Description Courtney Pacheco 2018-06-11 12:58:20 UTC
Description of problem:
OpenBLAS, when installed through yum/dnf, should automatically be capable of running on multiple threads/cores. I know there is an `openblas-threads64` threading package, but, correct me if I'm wrong, I don't *believe* you need to have multiple cores on your system to run an OpenBLAS that is pre-built with multithreading capabilities. 

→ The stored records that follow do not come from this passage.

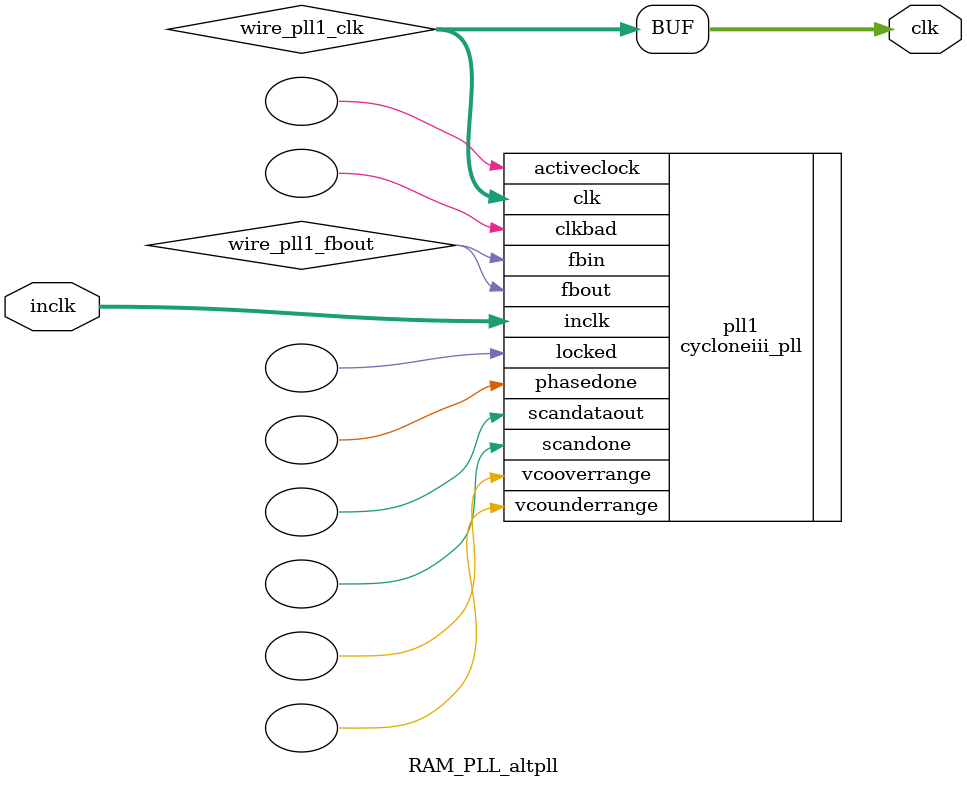
<source format=v>






//synthesis_resources = cycloneiii_pll 1 
//synopsys translate_off
`timescale 1 ps / 1 ps
//synopsys translate_on
module  RAM_PLL_altpll
	( 
	clk,
	inclk) /* synthesis synthesis_clearbox=1 */;
	output   [4:0]  clk;
	input   [1:0]  inclk;
`ifndef ALTERA_RESERVED_QIS
// synopsys translate_off
`endif
	tri0   [1:0]  inclk;
`ifndef ALTERA_RESERVED_QIS
// synopsys translate_on
`endif

	wire  [4:0]   wire_pll1_clk;
	wire  wire_pll1_fbout;

	cycloneiii_pll   pll1
	( 
	.activeclock(),
	.clk(wire_pll1_clk),
	.clkbad(),
	.fbin(wire_pll1_fbout),
	.fbout(wire_pll1_fbout),
	.inclk(inclk),
	.locked(),
	.phasedone(),
	.scandataout(),
	.scandone(),
	.vcooverrange(),
	.vcounderrange()
	`ifndef FORMAL_VERIFICATION
	// synopsys translate_off
	`endif
	,
	.areset(1'b0),
	.clkswitch(1'b0),
	.configupdate(1'b0),
	.pfdena(1'b1),
	.phasecounterselect({3{1'b0}}),
	.phasestep(1'b0),
	.phaseupdown(1'b0),
	.scanclk(1'b0),
	.scanclkena(1'b1),
	.scandata(1'b0)
	`ifndef FORMAL_VERIFICATION
	// synopsys translate_on
	`endif
	);
	defparam
		pll1.bandwidth_type = "auto",
		pll1.clk0_divide_by = 50,
		pll1.clk0_duty_cycle = 50,
		pll1.clk0_multiply_by = 133,
		pll1.clk0_phase_shift = "0",
		pll1.compensate_clock = "clk0",
		pll1.inclk0_input_frequency = 20000,
		pll1.operation_mode = "normal",
		pll1.pll_type = "auto",
		pll1.lpm_type = "cycloneiii_pll";
	assign
		clk = {wire_pll1_clk[4:0]};
endmodule //RAM_PLL_altpll
//VALID FILE

</source>
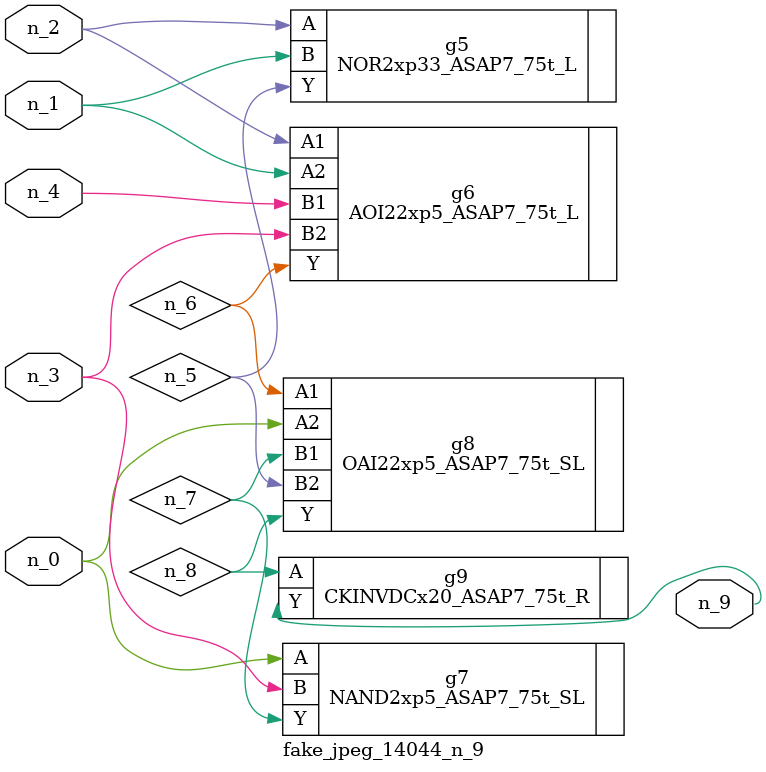
<source format=v>
module fake_jpeg_14044_n_9 (n_3, n_2, n_1, n_0, n_4, n_9);

input n_3;
input n_2;
input n_1;
input n_0;
input n_4;

output n_9;

wire n_8;
wire n_6;
wire n_5;
wire n_7;

NOR2xp33_ASAP7_75t_L g5 ( 
.A(n_2),
.B(n_1),
.Y(n_5)
);

AOI22xp5_ASAP7_75t_L g6 ( 
.A1(n_2),
.A2(n_1),
.B1(n_4),
.B2(n_3),
.Y(n_6)
);

NAND2xp5_ASAP7_75t_SL g7 ( 
.A(n_0),
.B(n_3),
.Y(n_7)
);

OAI22xp5_ASAP7_75t_SL g8 ( 
.A1(n_6),
.A2(n_0),
.B1(n_7),
.B2(n_5),
.Y(n_8)
);

CKINVDCx20_ASAP7_75t_R g9 ( 
.A(n_8),
.Y(n_9)
);


endmodule
</source>
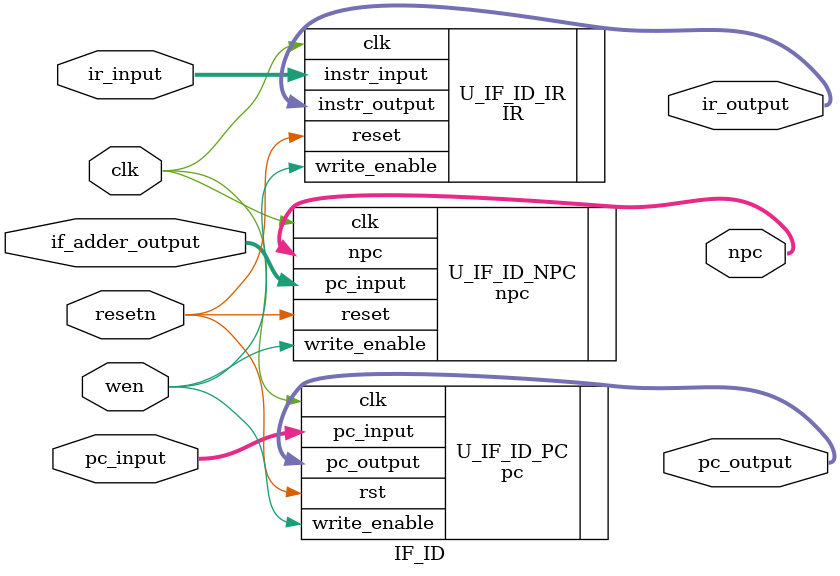
<source format=v>
`timescale 1ns / 1ps


module IF_ID(
    input clk,
    input resetn,
    input wen,
    input [31:0] ir_input,
    input [31:0] if_adder_output,
    input [31:0] pc_input,
    output [31:0] ir_output,
    output [31:0] npc,
    output [31:0] pc_output
    );


    npc U_IF_ID_NPC (
        .clk (clk),
        .reset (resetn),
        .write_enable (wen),
        .pc_input (if_adder_output),
        .npc (npc)
    );

    IR U_IF_ID_IR (
        .clk(clk),
        .reset(resetn),
        .write_enable (wen),
        .instr_input (ir_input),
        .instr_output (ir_output)
    );

    pc U_IF_ID_PC (
        .clk (clk),
        .rst (resetn),
        .write_enable(wen),
        .pc_input (pc_input),
        .pc_output (pc_output)
    );

endmodule

</source>
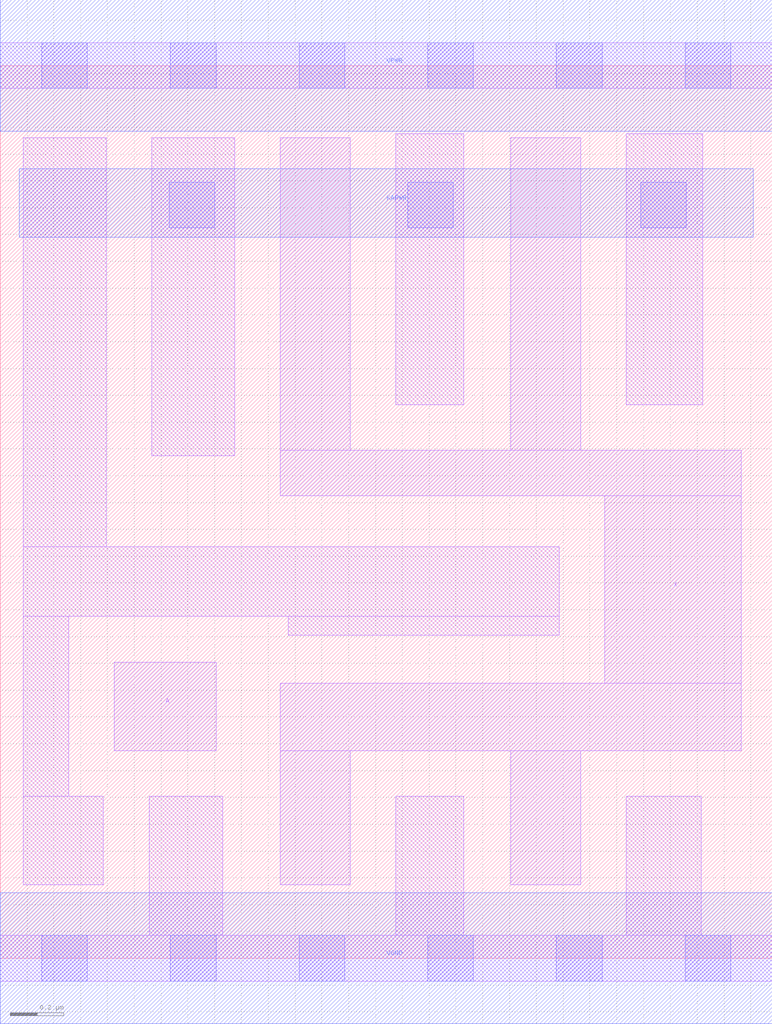
<source format=lef>
# Copyright 2020 The SkyWater PDK Authors
#
# Licensed under the Apache License, Version 2.0 (the "License");
# you may not use this file except in compliance with the License.
# You may obtain a copy of the License at
#
#     https://www.apache.org/licenses/LICENSE-2.0
#
# Unless required by applicable law or agreed to in writing, software
# distributed under the License is distributed on an "AS IS" BASIS,
# WITHOUT WARRANTIES OR CONDITIONS OF ANY KIND, either express or implied.
# See the License for the specific language governing permissions and
# limitations under the License.
#
# SPDX-License-Identifier: Apache-2.0

VERSION 5.7 ;
  NAMESCASESENSITIVE ON ;
  NOWIREEXTENSIONATPIN ON ;
  DIVIDERCHAR "/" ;
  BUSBITCHARS "[]" ;
UNITS
  DATABASE MICRONS 200 ;
END UNITS
MACRO sky130_fd_sc_lp__bufkapwr_4
  CLASS CORE ;
  FOREIGN sky130_fd_sc_lp__bufkapwr_4 ;
  ORIGIN  0.000000  0.000000 ;
  SIZE  2.880000 BY  3.330000 ;
  SYMMETRY X Y ;
  SITE unit ;
  PIN A
    ANTENNAGATEAREA  0.252000 ;
    DIRECTION INPUT ;
    USE SIGNAL ;
    PORT
      LAYER li1 ;
        RECT 0.425000 0.775000 0.805000 1.105000 ;
    END
  END A
  PIN X
    ANTENNADIFFAREA  0.940800 ;
    DIRECTION OUTPUT ;
    USE SIGNAL ;
    PORT
      LAYER li1 ;
        RECT 1.045000 0.275000 1.305000 0.775000 ;
        RECT 1.045000 0.775000 2.765000 1.025000 ;
        RECT 1.045000 1.725000 2.765000 1.895000 ;
        RECT 1.045000 1.895000 1.305000 3.060000 ;
        RECT 1.905000 0.275000 2.165000 0.775000 ;
        RECT 1.905000 1.895000 2.165000 3.060000 ;
        RECT 2.255000 1.025000 2.765000 1.725000 ;
    END
  END X
  PIN KAPWR
    DIRECTION INOUT ;
    USE POWER ;
    PORT
      LAYER met1 ;
        RECT 0.070000 2.690000 2.810000 2.945000 ;
    END
  END KAPWR
  PIN VGND
    DIRECTION INOUT ;
    USE GROUND ;
    PORT
      LAYER met1 ;
        RECT 0.000000 -0.245000 2.880000 0.245000 ;
    END
  END VGND
  PIN VPWR
    DIRECTION INOUT ;
    USE POWER ;
    PORT
      LAYER met1 ;
        RECT 0.000000 3.085000 2.880000 3.575000 ;
    END
  END VPWR
  OBS
    LAYER li1 ;
      RECT 0.000000 -0.085000 2.880000 0.085000 ;
      RECT 0.000000  3.245000 2.880000 3.415000 ;
      RECT 0.085000  0.275000 0.385000 0.605000 ;
      RECT 0.085000  0.605000 0.255000 1.275000 ;
      RECT 0.085000  1.275000 2.085000 1.535000 ;
      RECT 0.085000  1.535000 0.395000 3.060000 ;
      RECT 0.555000  0.085000 0.830000 0.605000 ;
      RECT 0.565000  1.875000 0.875000 3.060000 ;
      RECT 1.075000  1.205000 2.085000 1.275000 ;
      RECT 1.475000  0.085000 1.730000 0.605000 ;
      RECT 1.475000  2.065000 1.730000 3.075000 ;
      RECT 2.335000  0.085000 2.615000 0.605000 ;
      RECT 2.335000  2.065000 2.620000 3.075000 ;
    LAYER mcon ;
      RECT 0.155000 -0.085000 0.325000 0.085000 ;
      RECT 0.155000  3.245000 0.325000 3.415000 ;
      RECT 0.630000  2.725000 0.800000 2.895000 ;
      RECT 0.635000 -0.085000 0.805000 0.085000 ;
      RECT 0.635000  3.245000 0.805000 3.415000 ;
      RECT 1.115000 -0.085000 1.285000 0.085000 ;
      RECT 1.115000  3.245000 1.285000 3.415000 ;
      RECT 1.520000  2.725000 1.690000 2.895000 ;
      RECT 1.595000 -0.085000 1.765000 0.085000 ;
      RECT 1.595000  3.245000 1.765000 3.415000 ;
      RECT 2.075000 -0.085000 2.245000 0.085000 ;
      RECT 2.075000  3.245000 2.245000 3.415000 ;
      RECT 2.390000  2.725000 2.560000 2.895000 ;
      RECT 2.555000 -0.085000 2.725000 0.085000 ;
      RECT 2.555000  3.245000 2.725000 3.415000 ;
  END
END sky130_fd_sc_lp__bufkapwr_4
END LIBRARY

</source>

Version-Release number of selected component (if applicable): 
- openblas-0.2.20-10.fc28.x86_64
- openblas-devel-0.2.20-10.fc28.x86_64
- openblas-static-0.2.20-10.fc28.x86_64
- glibc-2.27-8.fc28.x86_64
- compat-libgfortran-41-4.1.2-53.fc28.x86_64
- gcc-gfortran-8.1.1-1.fc28.x86_64
- libgfortran-8.1.1-1.fc28.x86_64
- libgfortran-static-8.1.1-1.fc28.x86_64

How reproducible: Always

Steps to Reproduce:

# Prove that the standard OpenBLAS package that comes with Fedora/RHEL does not have multithreading capabilities
1. $ sudo yum install -y openblas \
                         openblas-devel \
                         openblas-static \
                         glibc \
                         compat-libgfortran\
                         gcc-gfortran \
                         libgfortran \
                         libgfortran-static

2. $ wget https://gist.githubusercontent.com/xianyi/5780018/raw/c1d93058a2f61b88b9dd4237d2cf4a963065070b/time_dgemm.c

3. $ gcc -o time_dgemm time_dgemm.c /usr/lib64/libopenblas.a -lpthread

4. $ time OPENBLAS_NUM_THREADS=1 ./time_dgemm 10000 10000 10000
test!
m=10000,n=10000,k=10000,alpha=1.200000,beta=0.001000,sizeofc=100000000

real	1m5.280s
user	1m4.231s
sys	0m0.727s

5. $ time OPENBLAS_NUM_THREADS=24 ./time_dgemm 10000 10000 10000
test!
m=10000,n=10000,k=10000,alpha=1.200000,beta=0.001000,sizeofc=100000000

real	1m6.876s
user	1m5.476s
sys	0m0.956s

# Prove that a custom built multithreaded OpenBLAS is significantly faster
1. $ git clone https://github.com/xianyi/OpenBLAS.git

2. $ cd OpenBLAS

3. $ make FC=gfortran #this will take a bit

4. $ sudo make PREFIX=/opt/OpenBLAS install

5. $ cd /path/to/dgemm.c

6. $ gcc -o time_dgemm time_dgemm.c /opt/OpenBLAS/lib/libopenblas.a -lpthread

7. $ time OPENBLAS_NUM_THREADS=1 ./time_dgemm 10000 10000 10000
test!
m=10000,n=10000,k=10000,alpha=1.200000,beta=0.001000,sizeofc=100000000

real	1m1.896s
user	1m1.006s
sys	0m0.669s

8. $ time OPENBLAS_NUM_THREADS=24 ./time_dgemm 10000 10000 10000
test!
m=10000,n=10000,k=10000,alpha=1.200000,beta=0.001000,sizeofc=100000000

real	0m43.365s
user	2m30.888s
sys	0m1.171s

Actual results:
See above. We do not save any performance time using multiple threads with the Fedora/RHEL-installed OpenBLAS library. Thus, I am led to believe that the Fedora/RHEL OpenBLAS package is *not* multithreaded. However, if we build OpenBLAS from source with multithreading capabilities, we can save performance time when running code compiled with our custom OpenBLAS.

Expected results:
Adjusting the number of threads used by the Fedora/RHEL OpenBLAS should result in different performance times. Thus, we should build OpenBLAS with multithreading capabilities and use that version of OpenBLAS as the standard OpenBLAS package that comes with Fedora/RHEL

Additional info:
None

Comment 1 Susi Lehtola 2018-06-11 13:05:35 UTC
Don't use the sequential library if you want the parallel one. Use -lopenblaso for OpenMP and -lopenblasp for pthreads.